Another key exemption in the law is that it does not apply to the use of a hand-held microphone by the operator of a citizen’s band radio. However, the driver must keep one hand on the steering wheel.

Lieutenant Douglas M. DeCosta with the Falmouth Police Department noted that drivers will be allowed to touch their cellphones while driving, only briefly, to either answer or hang up a phone call.

“The new law prohibits drivers from holding a hand-held electronic device,” Lt. DeCosta said, “except for a single touch, swipe or tap to activate hands-free mode—Bluetooth, speakerphone, et cetera.”

The lieutenant also pointed out that the law allows police officers to stop and cite a driver “for the sole reason of using their phone while driving.” Some violations, such as for not wearing a seat belt, require an officer to observe a primary violation first. That, he said, is not the case either with the current no texting while driving law, or the new law forbidding holding any electronic device while driving.

Police departments across the Upper Cape are welcoming the new law as a life-saving measure.

In Sandwich, Police Chief Peter N. Wack said that hands-free laws have been in effect for a number of years in other states and that he was involved in compiling data related to distracted driving while he was a lieutenant with the Connecticut State Police. He said that during the late 2000s, he was writing traffic safety grants.

The Connecticut State Police had a partnership with the Connecticut Department of Transportation and the National Highway Traffic Safety Administration in order to compile the data that related car crashes to distracted driving. The findings were that there was an increase in the number of crashes being caused by distracted drivers.

“Cellphone use, whether holding it for a call, searching the phone for information, texting, or emailing does distract a driver,” Chief Wack said. “This distraction does lead to crashes.”

He said that in Sandwich, they have seen drivers swerving while driving as a result of holding their cellphones.

When it comes to enforcing the Massachusetts law, Chief Wack said that the way they go about it will be no different than other traffic violations. If an officer sees someone violating the law, they can be stopped.

“The officer’s observations will be enough to stop and cite an operator who is illegally using a cellphone,” he said. “There is no need for an officer to view the violator’s cellphone at the time of the stop.”

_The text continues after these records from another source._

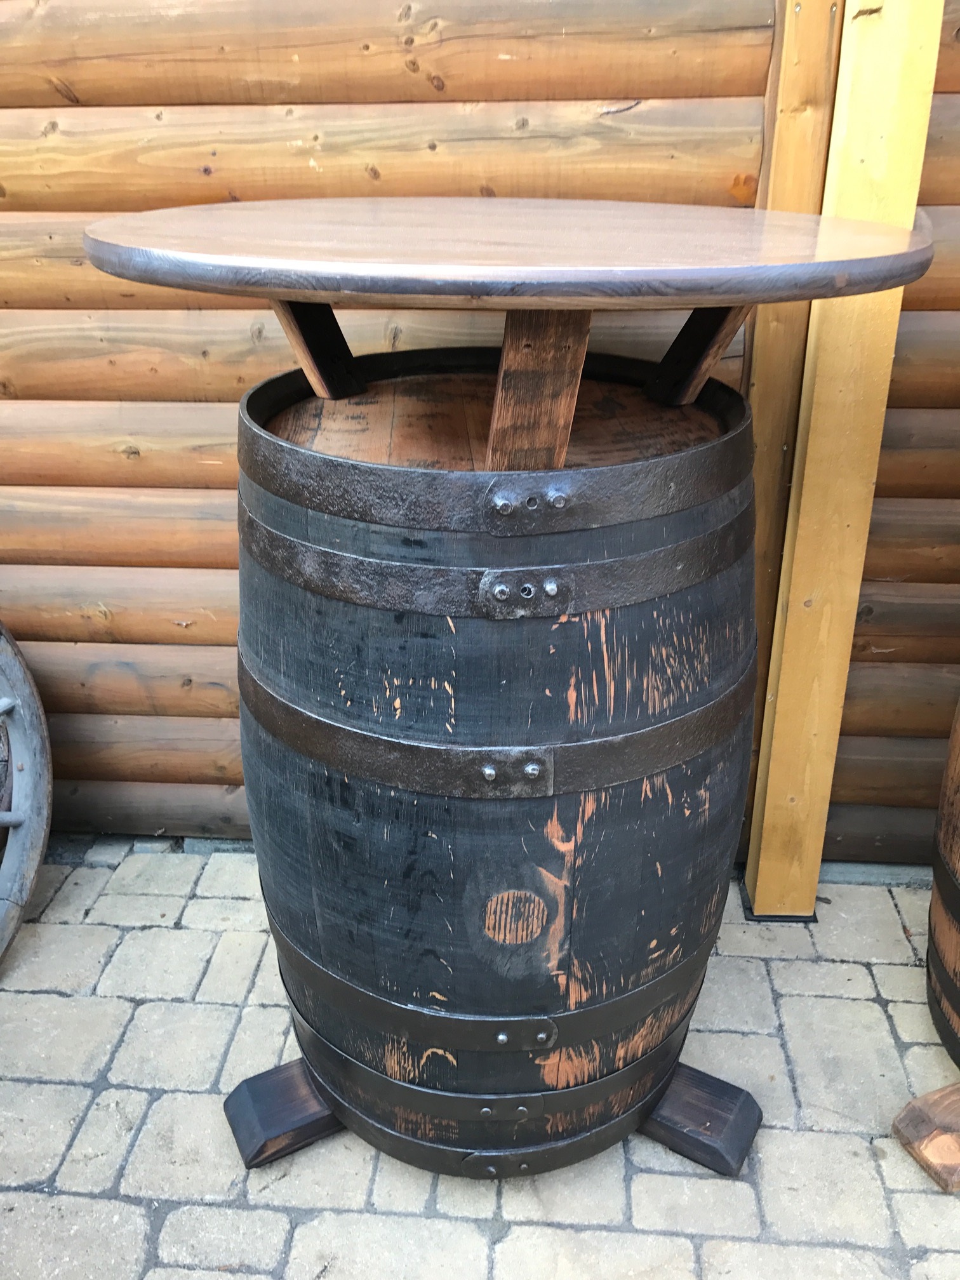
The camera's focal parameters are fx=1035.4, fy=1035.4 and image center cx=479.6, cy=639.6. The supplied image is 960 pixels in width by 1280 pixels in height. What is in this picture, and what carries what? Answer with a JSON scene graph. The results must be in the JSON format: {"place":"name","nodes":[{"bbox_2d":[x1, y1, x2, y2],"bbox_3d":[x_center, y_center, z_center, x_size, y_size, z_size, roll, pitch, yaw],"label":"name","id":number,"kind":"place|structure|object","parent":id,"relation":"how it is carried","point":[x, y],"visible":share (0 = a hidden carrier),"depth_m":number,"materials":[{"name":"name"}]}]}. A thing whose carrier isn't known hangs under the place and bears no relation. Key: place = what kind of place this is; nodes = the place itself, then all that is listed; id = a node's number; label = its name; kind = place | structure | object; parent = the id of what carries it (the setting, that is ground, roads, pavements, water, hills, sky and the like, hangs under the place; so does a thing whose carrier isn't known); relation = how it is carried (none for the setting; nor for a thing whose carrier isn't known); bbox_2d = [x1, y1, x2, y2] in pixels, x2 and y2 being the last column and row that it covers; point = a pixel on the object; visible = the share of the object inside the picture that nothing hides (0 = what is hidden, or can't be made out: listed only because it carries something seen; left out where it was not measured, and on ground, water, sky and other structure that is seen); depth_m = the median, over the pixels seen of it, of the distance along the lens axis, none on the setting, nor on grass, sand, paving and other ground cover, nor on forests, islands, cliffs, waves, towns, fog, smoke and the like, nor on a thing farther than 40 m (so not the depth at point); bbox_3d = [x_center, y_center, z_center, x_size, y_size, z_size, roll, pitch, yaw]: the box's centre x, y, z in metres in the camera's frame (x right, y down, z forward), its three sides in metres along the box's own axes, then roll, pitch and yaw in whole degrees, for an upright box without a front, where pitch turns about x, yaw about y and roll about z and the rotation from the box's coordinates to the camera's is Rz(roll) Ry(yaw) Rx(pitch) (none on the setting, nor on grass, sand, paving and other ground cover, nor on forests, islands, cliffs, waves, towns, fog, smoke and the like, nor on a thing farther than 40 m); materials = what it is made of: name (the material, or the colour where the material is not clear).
{"place":"outdoors","nodes":[
{"label":"outdoors","id":0,"kind":"place"},
{"bbox_2d":[0,836,959,1279],"label":"stone pavement","id":1,"kind":"structure","parent":0,"point":[824,985],"materials":[{"name":"grey"}]},
{"bbox_2d":[0,619,52,965],"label":"wheel","id":2,"kind":"object","parent":1,"relation":"on","point":[30,870],"visible":1,"depth_m":2.01,"materials":[{"name":"grey wood"}]},
{"bbox_2d":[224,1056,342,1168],"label":"wooden block","id":3,"kind":"object","parent":1,"relation":"on","point":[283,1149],"visible":0.53,"depth_m":1.63,"materials":[{"name":"brown wood"}]},
{"bbox_2d":[229,347,762,1181],"bbox_3d":[0.028,0.168,1.537,0.748,1.119,0.732,1,26,3],"label":"wooden barrel","id":4,"kind":"object","parent":1,"relation":"on","point":[317,522],"visible":0.88,"depth_m":1.26,"materials":[{"name":"black wood"}]},
{"bbox_2d":[87,198,928,469],"bbox_3d":[0.019,-0.346,1.273,0.919,0.294,0.872,1,26,3],"label":"round table","id":5,"kind":"object","parent":4,"relation":"on","point":[708,302],"visible":0.98,"depth_m":1.03,"materials":[{"name":"brown wood"}]},
{"bbox_2d":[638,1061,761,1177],"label":"wooden block","id":6,"kind":"object","parent":1,"relation":"on","point":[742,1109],"visible":0.59,"depth_m":1.61,"materials":[{"name":"brown wood"}]},
{"bbox_2d":[743,0,942,922],"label":"wooden post","id":7,"kind":"object","parent":1,"relation":"on","point":[760,891],"visible":0.9,"depth_m":1.67,"materials":[{"name":"yellow wood"}]},
{"bbox_2d":[892,1081,959,1191],"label":"wooden block","id":8,"kind":"object","parent":1,"relation":"on","point":[908,1125],"visible":0.99,"depth_m":1.59,"materials":[{"name":"brown wood"}]},
{"bbox_2d":[925,692,959,1070],"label":"wooden barrel","id":9,"kind":"object","parent":1,"relation":"on","point":[937,974],"visible":0.99,"depth_m":1.67,"materials":[{"name":"brown wood"}]},
{"bbox_2d":[0,0,959,849],"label":"log wall","id":10,"kind":"structure","parent":0,"point":[425,87],"depth_m":1.74,"materials":[{"name":"brown wood"}]}
]}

He said that this is the same way that officers handle stop sign, traffic light, and speed violations—the officer’s observations are documented and then the officer appears in court to testify in regards to their observations, if needed.

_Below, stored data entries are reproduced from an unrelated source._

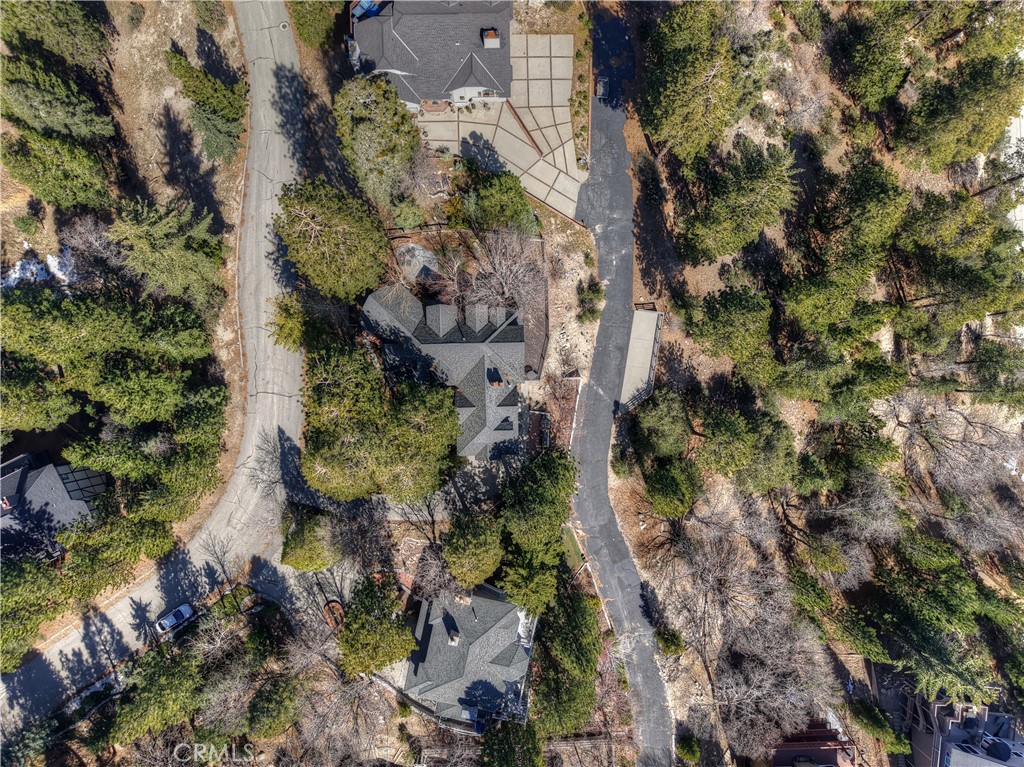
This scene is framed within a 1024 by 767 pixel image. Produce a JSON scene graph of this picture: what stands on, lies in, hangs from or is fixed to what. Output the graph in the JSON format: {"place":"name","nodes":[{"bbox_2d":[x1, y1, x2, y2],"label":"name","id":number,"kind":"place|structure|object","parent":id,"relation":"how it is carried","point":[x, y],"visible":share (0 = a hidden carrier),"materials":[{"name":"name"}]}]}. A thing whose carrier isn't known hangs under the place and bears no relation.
{"place":"outdoors","nodes":[
{"label":"outdoors","id":0,"kind":"place"},
{"bbox_2d":[0,451,109,561],"label":"house","id":1,"kind":"structure","parent":0,"point":[47,471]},
{"bbox_2d":[0,0,252,596],"label":"dirt ground","id":2,"kind":"structure","parent":0,"point":[147,5],"materials":[{"name":"brown soil"}]},
{"bbox_2d":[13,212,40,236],"label":"shrub","id":3,"kind":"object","parent":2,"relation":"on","point":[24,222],"visible":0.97,"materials":[{"name":"green plant"}]},
{"bbox_2d":[0,246,74,288],"label":"snow patch","id":4,"kind":"object","parent":2,"relation":"on","point":[54,269],"visible":0.43,"materials":[{"name":"white snow"}]},
{"bbox_2d":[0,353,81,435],"label":"evergreen tree","id":5,"kind":"object","parent":2,"relation":"on","point":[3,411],"visible":0.96,"materials":[{"name":"plant"}]},
{"bbox_2d":[0,0,108,68],"label":"evergreen tree","id":6,"kind":"object","parent":2,"relation":"on","point":[71,41],"visible":0.96,"materials":[{"name":"plant"}]},
{"bbox_2d":[1,128,112,210],"label":"evergreen tree","id":7,"kind":"object","parent":2,"relation":"on","point":[49,198],"visible":0.99,"materials":[{"name":"green plant"}]},
{"bbox_2d":[0,52,115,139],"label":"evergreen tree","id":8,"kind":"object","parent":2,"relation":"on","point":[56,108],"visible":0.96,"materials":[{"name":"plant"}]},
{"bbox_2d":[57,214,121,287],"label":"bare tree","id":9,"kind":"object","parent":2,"relation":"on","point":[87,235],"visible":0.84,"materials":[{"name":"plant"}]},
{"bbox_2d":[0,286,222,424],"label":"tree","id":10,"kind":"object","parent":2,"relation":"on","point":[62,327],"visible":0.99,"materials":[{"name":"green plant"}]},
{"bbox_2d":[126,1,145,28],"label":"shrub","id":11,"kind":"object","parent":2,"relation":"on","point":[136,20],"visible":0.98,"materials":[{"name":"green plant"}]},
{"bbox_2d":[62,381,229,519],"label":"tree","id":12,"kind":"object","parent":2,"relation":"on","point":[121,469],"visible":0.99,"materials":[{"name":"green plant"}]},
{"bbox_2d":[107,195,226,309],"label":"evergreen tree","id":13,"kind":"object","parent":2,"relation":"on","point":[153,252],"visible":0.98,"materials":[{"name":"plant"}]},
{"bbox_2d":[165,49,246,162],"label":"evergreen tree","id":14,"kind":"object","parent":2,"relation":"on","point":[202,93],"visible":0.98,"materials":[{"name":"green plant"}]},
{"bbox_2d":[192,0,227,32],"label":"shrub","id":15,"kind":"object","parent":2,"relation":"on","point":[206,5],"visible":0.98,"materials":[{"name":"green plant"}]},
{"bbox_2d":[202,533,239,589],"label":"bare tree","id":16,"kind":"object","parent":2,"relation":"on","point":[221,563],"visible":0.87,"materials":[{"name":"plant"}]},
{"bbox_2d":[0,2,307,739],"label":"road","id":17,"kind":"structure","parent":0,"point":[263,183],"materials":[{"name":"grey asphalt"}]},
{"bbox_2d":[156,602,196,634],"label":"car","id":18,"kind":"object","parent":17,"relation":"on","point":[183,609],"visible":0.96,"materials":[{"name":"white metal"}]},
{"bbox_2d":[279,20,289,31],"label":"manhole cover","id":19,"kind":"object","parent":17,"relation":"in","point":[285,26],"visible":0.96,"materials":[{"name":"grey metal"}]},
{"bbox_2d":[347,0,512,110],"label":"house","id":20,"kind":"structure","parent":0,"point":[437,95],"materials":[{"name":"grey"}]},
{"bbox_2d":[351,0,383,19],"label":"blue tarp","id":21,"kind":"object","parent":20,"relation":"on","point":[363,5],"visible":0.39,"materials":[{"name":"blue"}]},
{"bbox_2d":[481,28,500,48],"label":"chimney","id":22,"kind":"object","parent":20,"relation":"on","point":[488,41],"visible":0.86,"materials":[{"name":"red brick"}]},
{"bbox_2d":[358,282,526,461],"label":"house","id":23,"kind":"structure","parent":0,"point":[516,344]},
{"bbox_2d":[487,372,503,386],"label":"chimney","id":24,"kind":"object","parent":23,"relation":"on","point":[497,383],"visible":0.92,"materials":[{"name":"red brick"}]},
{"bbox_2d":[385,457,511,521],"label":"driveway","id":25,"kind":"structure","parent":0,"point":[484,475],"materials":[{"name":"grey concrete"}]},
{"bbox_2d":[402,580,536,730],"label":"house","id":26,"kind":"structure","parent":0,"point":[507,606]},
{"bbox_2d":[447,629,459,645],"label":"chimney","id":27,"kind":"object","parent":26,"relation":"on","point":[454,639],"visible":0.91,"materials":[{"name":"white"}]},
{"bbox_2d":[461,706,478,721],"label":"window","id":28,"kind":"structure","parent":26,"relation":"on","point":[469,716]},
{"bbox_2d":[405,32,583,217],"label":"driveway","id":29,"kind":"structure","parent":0,"point":[556,108],"materials":[{"name":"concrete"}]},
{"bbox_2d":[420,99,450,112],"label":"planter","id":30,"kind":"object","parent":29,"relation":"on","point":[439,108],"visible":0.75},
{"bbox_2d":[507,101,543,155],"label":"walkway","id":31,"kind":"structure","parent":0,"point":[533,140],"visible":0.91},
{"bbox_2d":[560,525,584,572],"label":"lawn","id":32,"kind":"structure","parent":0,"point":[571,542],"materials":[{"name":"green plant"}]},
{"bbox_2d":[569,11,675,766],"label":"driveway","id":33,"kind":"structure","parent":0,"point":[607,312],"materials":[{"name":"grey asphalt"}]},
{"bbox_2d":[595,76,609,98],"label":"car","id":34,"kind":"object","parent":33,"relation":"on","point":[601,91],"visible":0.77,"materials":[{"name":"metal"}]},
{"bbox_2d":[617,309,663,411],"label":"parking deck","id":35,"kind":"structure","parent":0,"point":[637,314],"materials":[{"name":"grey concrete"}]},
{"bbox_2d":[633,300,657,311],"label":"railing","id":36,"kind":"object","parent":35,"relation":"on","point":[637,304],"visible":0.65,"materials":[{"name":"brown wood"}]},
{"bbox_2d":[592,4,1023,764],"label":"dirt ground","id":37,"kind":"structure","parent":0,"point":[626,499],"materials":[{"name":"brown soil"}]},
{"bbox_2d":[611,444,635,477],"label":"shrub","id":38,"kind":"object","parent":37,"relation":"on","point":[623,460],"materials":[{"name":"green plant"}]},
{"bbox_2d":[631,386,690,459],"label":"tree","id":39,"kind":"object","parent":37,"relation":"on","point":[656,417],"visible":0.98,"materials":[{"name":"green plant"}]},
{"bbox_2d":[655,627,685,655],"label":"shrub","id":40,"kind":"object","parent":37,"relation":"on","point":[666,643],"visible":0.89,"materials":[{"name":"green plant"}]},
{"bbox_2d":[645,458,702,517],"label":"tree","id":41,"kind":"object","parent":37,"relation":"on","point":[668,488],"visible":0.99,"materials":[{"name":"green plant"}]},
{"bbox_2d":[675,732,700,762],"label":"shrub","id":42,"kind":"object","parent":37,"relation":"on","point":[690,755],"visible":0.97,"materials":[{"name":"green plant"}]},
{"bbox_2d":[638,4,766,160],"label":"tree","id":43,"kind":"object","parent":37,"relation":"on","point":[679,78],"visible":0.99,"materials":[{"name":"plant"}]},
{"bbox_2d":[683,284,776,375],"label":"tree","id":44,"kind":"object","parent":37,"relation":"on","point":[724,327],"visible":0.99,"materials":[{"name":"green plant"}]},
{"bbox_2d":[676,135,799,262],"label":"tree","id":45,"kind":"object","parent":37,"relation":"on","point":[743,209],"visible":0.99,"materials":[{"name":"plant"}]},
{"bbox_2d":[693,402,798,493],"label":"tree","id":46,"kind":"object","parent":37,"relation":"on","point":[738,447],"visible":1,"materials":[{"name":"plant"}]},
{"bbox_2d":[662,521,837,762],"label":"bare tree","id":47,"kind":"object","parent":37,"relation":"on","point":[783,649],"visible":0.97,"materials":[{"name":"plant"}]},
{"bbox_2d":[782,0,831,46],"label":"tree","id":48,"kind":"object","parent":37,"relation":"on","point":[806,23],"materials":[{"name":"green plant"}]},
{"bbox_2d":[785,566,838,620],"label":"evergreen tree","id":49,"kind":"object","parent":37,"relation":"on","point":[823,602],"visible":0.92,"materials":[{"name":"green plant"}]},
{"bbox_2d":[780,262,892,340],"label":"pine tree","id":50,"kind":"object","parent":37,"relation":"on","point":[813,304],"visible":0.98,"materials":[{"name":"green plant"}]},
{"bbox_2d":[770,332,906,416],"label":"pine tree","id":51,"kind":"object","parent":37,"relation":"on","point":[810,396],"visible":0.99,"materials":[{"name":"green plant"}]},
{"bbox_2d":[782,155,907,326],"label":"tree","id":52,"kind":"object","parent":37,"relation":"on","point":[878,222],"visible":0.99,"materials":[{"name":"plant"}]},
{"bbox_2d":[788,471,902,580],"label":"bare tree","id":53,"kind":"object","parent":37,"relation":"on","point":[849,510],"visible":0.97,"materials":[{"name":"plant"}]},
{"bbox_2d":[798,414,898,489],"label":"tree","id":54,"kind":"object","parent":37,"relation":"on","point":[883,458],"visible":0.98,"materials":[{"name":"plant"}]},
{"bbox_2d":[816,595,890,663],"label":"evergreen tree","id":55,"kind":"object","parent":37,"relation":"on","point":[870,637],"visible":0.9,"materials":[{"name":"plant"}]},
{"bbox_2d":[835,3,912,109],"label":"tree","id":56,"kind":"object","parent":37,"relation":"on","point":[874,78],"visible":0.98,"materials":[{"name":"plant"}]},
{"bbox_2d":[846,697,909,755],"label":"shrub","id":57,"kind":"object","parent":37,"relation":"on","point":[872,727],"visible":0.94,"materials":[{"name":"green plant"}]},
{"bbox_2d":[858,541,1004,698],"label":"pine tree","id":58,"kind":"object","parent":37,"relation":"on","point":[931,634],"visible":0.97,"materials":[{"name":"plant"}]},
{"bbox_2d":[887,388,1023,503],"label":"bare tree","id":59,"kind":"object","parent":37,"relation":"on","point":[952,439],"visible":0.93,"materials":[{"name":"plant"}]},
{"bbox_2d":[894,187,1023,328],"label":"tree","id":60,"kind":"object","parent":37,"relation":"on","point":[946,273],"visible":0.98,"materials":[{"name":"plant"}]},
{"bbox_2d":[898,53,1023,172],"label":"tree","id":61,"kind":"object","parent":37,"relation":"on","point":[946,123],"visible":0.99,"materials":[{"name":"plant"}]},
{"bbox_2d":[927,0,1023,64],"label":"tree","id":62,"kind":"object","parent":37,"relation":"on","point":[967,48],"visible":0.84,"materials":[{"name":"plant"}]},
{"bbox_2d":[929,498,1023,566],"label":"bare tree","id":63,"kind":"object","parent":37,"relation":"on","point":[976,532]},
{"bbox_2d":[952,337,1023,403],"label":"tree","id":64,"kind":"object","parent":37,"relation":"on","point":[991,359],"visible":0.97,"materials":[{"name":"plant"}]},
{"bbox_2d":[769,718,858,766],"label":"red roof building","id":65,"kind":"structure","parent":0,"point":[834,763],"materials":[{"name":"red"}]},
{"bbox_2d":[902,690,1023,766],"label":"house","id":66,"kind":"structure","parent":0,"point":[927,753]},
{"bbox_2d":[979,735,1021,763],"label":"patio umbrella","id":67,"kind":"object","parent":66,"relation":"on","point":[997,746],"visible":0.76,"materials":[{"name":"black"}]},
{"bbox_2d":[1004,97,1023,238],"label":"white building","id":68,"kind":"structure","parent":0,"point":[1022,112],"materials":[{"name":"white concrete"}]},
{"label":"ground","id":69,"kind":"structure","parent":0},
{"bbox_2d":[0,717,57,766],"label":"tree","id":70,"kind":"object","parent":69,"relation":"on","point":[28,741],"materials":[{"name":"green plant"}]},
{"bbox_2d":[0,555,70,668],"label":"evergreen tree","id":71,"kind":"object","parent":69,"relation":"on","point":[41,583],"visible":0.96,"materials":[{"name":"green plant"}]},
{"bbox_2d":[57,511,174,601],"label":"evergreen tree","id":72,"kind":"object","parent":69,"relation":"on","point":[85,559],"visible":0.93,"materials":[{"name":"green plant"}]},
{"bbox_2d":[104,642,205,744],"label":"tree","id":73,"kind":"object","parent":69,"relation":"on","point":[172,684],"visible":0.95,"materials":[{"name":"green plant"}]},
{"bbox_2d":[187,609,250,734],"label":"bare tree","id":74,"kind":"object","parent":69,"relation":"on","point":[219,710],"visible":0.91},
{"bbox_2d":[245,675,302,738],"label":"tree","id":75,"kind":"object","parent":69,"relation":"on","point":[278,710],"visible":0.98,"materials":[{"name":"green plant"}]},
{"bbox_2d":[268,293,310,350],"label":"tree","id":76,"kind":"object","parent":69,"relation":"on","point":[280,327],"visible":0.77,"materials":[{"name":"green plant"}]},
{"bbox_2d":[279,508,339,570],"label":"tree","id":77,"kind":"object","parent":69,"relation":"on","point":[312,536],"visible":0.96,"materials":[{"name":"green plant"}]},
{"bbox_2d":[287,2,338,48],"label":"tree","id":78,"kind":"object","parent":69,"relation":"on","point":[308,37],"visible":0.95,"materials":[{"name":"green plant"}]},
{"bbox_2d":[275,178,388,300],"label":"tree","id":79,"kind":"object","parent":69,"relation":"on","point":[329,237],"visible":0.99,"materials":[{"name":"plant"}]},
{"bbox_2d":[323,600,345,627],"label":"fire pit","id":80,"kind":"object","parent":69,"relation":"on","point":[336,604],"visible":0.67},
{"bbox_2d":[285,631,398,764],"label":"bare tree","id":81,"kind":"object","parent":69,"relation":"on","point":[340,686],"visible":0.91,"materials":[{"name":"plant"}]},
{"bbox_2d":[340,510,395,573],"label":"bare tree","id":82,"kind":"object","parent":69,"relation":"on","point":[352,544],"visible":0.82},
{"bbox_2d":[336,572,417,676],"label":"tree","id":83,"kind":"object","parent":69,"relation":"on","point":[363,634],"visible":0.98,"materials":[{"name":"green plant"}]},
{"bbox_2d":[333,76,421,206],"label":"tree","id":84,"kind":"object","parent":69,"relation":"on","point":[393,134],"visible":0.98,"materials":[{"name":"plant"}]},
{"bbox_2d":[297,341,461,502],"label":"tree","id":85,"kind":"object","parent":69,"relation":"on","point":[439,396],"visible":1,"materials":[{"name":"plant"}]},
{"bbox_2d":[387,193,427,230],"label":"shrub","id":86,"kind":"object","parent":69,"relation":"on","point":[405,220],"visible":0.87,"materials":[{"name":"green plant"}]},
{"bbox_2d":[395,243,437,281],"label":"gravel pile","id":87,"kind":"object","parent":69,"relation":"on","point":[410,245],"visible":0.71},
{"bbox_2d":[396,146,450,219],"label":"bare tree","id":88,"kind":"object","parent":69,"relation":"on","point":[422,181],"visible":0.89,"materials":[{"name":"plant"}]},
{"bbox_2d":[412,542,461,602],"label":"bare tree","id":89,"kind":"object","parent":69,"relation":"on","point":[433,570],"visible":0.81,"materials":[{"name":"plant"}]},
{"bbox_2d":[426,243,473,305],"label":"bare tree","id":90,"kind":"object","parent":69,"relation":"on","point":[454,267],"visible":0.87,"materials":[{"name":"plant"}]},
{"bbox_2d":[441,512,503,588],"label":"tree","id":91,"kind":"object","parent":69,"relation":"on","point":[471,553],"visible":0.99,"materials":[{"name":"green plant"}]},
{"bbox_2d":[455,164,536,235],"label":"tree","id":92,"kind":"object","parent":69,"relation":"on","point":[524,205],"visible":0.98,"materials":[{"name":"green plant"}]},
{"bbox_2d":[462,230,547,319],"label":"bare tree","id":93,"kind":"object","parent":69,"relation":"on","point":[503,271],"visible":0.93,"materials":[{"name":"plant"}]},
{"bbox_2d":[480,718,542,766],"label":"evergreen tree","id":94,"kind":"object","parent":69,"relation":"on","point":[501,740],"visible":0.96,"materials":[{"name":"green plant"}]},
{"bbox_2d":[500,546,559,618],"label":"evergreen tree","id":95,"kind":"object","parent":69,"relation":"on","point":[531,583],"visible":0.84,"materials":[{"name":"green plant"}]},
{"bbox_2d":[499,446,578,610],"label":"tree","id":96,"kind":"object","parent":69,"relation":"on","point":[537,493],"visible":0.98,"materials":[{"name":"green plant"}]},
{"bbox_2d":[528,580,603,734],"label":"tree","id":97,"kind":"object","parent":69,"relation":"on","point":[584,649],"visible":0.92,"materials":[{"name":"green plant"}]},
{"bbox_2d":[575,279,604,321],"label":"shrub","id":98,"kind":"object","parent":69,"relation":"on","point":[592,297],"visible":0.97,"materials":[{"name":"green plant"}]}
]}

“The Sandwich police will enforce this law as they do all motor vehicle laws in Massachusetts,” he said. “The public’s compliance will save lives and injuries from occurring.”

In Mashpee, police expressed confidence that the new law will prove beneficial to ensuring public safety.

“I expect there to be an adjustment period,” Captain Thomas Rose said, “but overall the law will increase the safety of the public on the roads.”